SDRNAR is a new spectral decomposition approach that can decompose a 1D signal into different spectral components. With exact mathematical formulation, SDRNAR can control its behavior by selecting different parameters. SDRNAR differs from EMD in that SDRNAR can be manually manipulated rather than empirically data dependent. The proposed denoising algorithm is based on applying SDRNAR to each seismic trace. Although there are other options of direction and domain for applying SDRNAR, this paper focuses on the $t$-$x$ domain application of SDRNAR to each 1-D signal along temporal direction.

The proposed approach is more beneficial for post-stack or NMO corrected profiles where seismic events are mostly horizontal. We can understand this property by analyzing the implementation steps of SDRNAR. We apply SDRNAR to each trace of a profile with the same parameters. When seismic events are not horizontal, the optimal parameters used for each trace may not be equivalent. It can not be made possible for manually choosing the best parameters for each trace. However, an efficient and adaptive parameter selection algorithm for each trace can be developed in the future in order to handle the horizontal-events restriction. It can perform obviously better than those specific denoising approaches for horizontal events, e.g. mean filter, as it is applied based on the assumption of spatial coherency. There is danger in smoothing too much along spatial directions using other approaches. The proposed approach can be widely used in processing land post-stack data, where most of reflections are horizontal. The proposed approach can also be used to denoise microseismic trace, because many microseismic data can only be processed trace by trace.

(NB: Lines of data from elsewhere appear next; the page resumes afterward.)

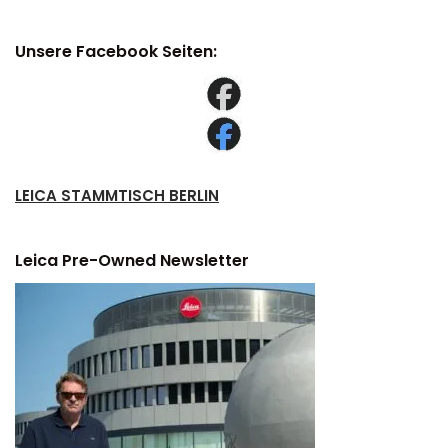
Unsere Facebook Seiten:
LEICA STAMMTISCH BERLIN
Leica Pre-Owned Newsletter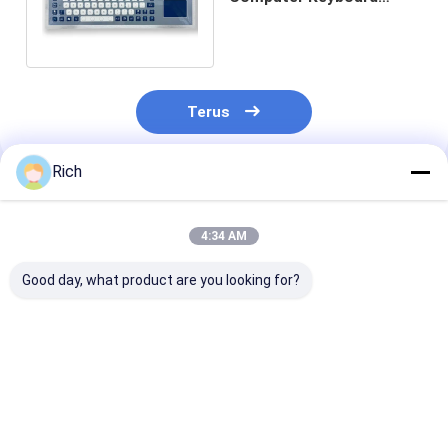
Blastproof Dengan Touch
Pad F8-TP-C
Terus
Rich
Rekomendasi Produk
4:34 AM
Good day, what product are you looking for?
KIOSK IP65/IK07
Keyboard PC industri
IP65/IK07 Rati
Waterproof
dengan konstruksi
SUS304 Stainl
Dustproof Industrial
baja tahan karat
Steel Industria
PC Keyboard Dengan
SUS304 dan
Keyboard deng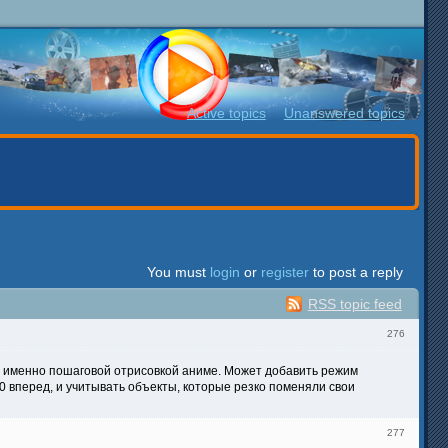
Active topics
Unanswered topics
You must
login
or
register
to post a reply
RSS topic feed
276
ми именно пошаговой отрисовкой аниме. Может добавить режим
0 вперед, и учитывать объекты, которые резко поменяли свои
277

The efficiency and performance for SDRNAR to decompose seismic traces into local monotonic components are better than that of EMD. Because of the explicit mathematical formulation of SDRNAR, we can use fast iterative solver to handle the under-determined equations involved in SDRNAR. However, without any mathematical model to support EMD, we can not use fast algorithm to apply EMD. The cost of SDRNAR is $O(NN_tN_{iter})$, where $N_t$ is the number of time samples and $N_{iter}$ is the number of shaping iterations (typically between 10 and 100). As can be seen in the examples, the decomposition of seismic traces achieved by EMD are not applicable for removing random noise, because of the serious mode-mixing problem. The separated components of SDRNAR, however, obtain excellent results for removing unpredictable random noise.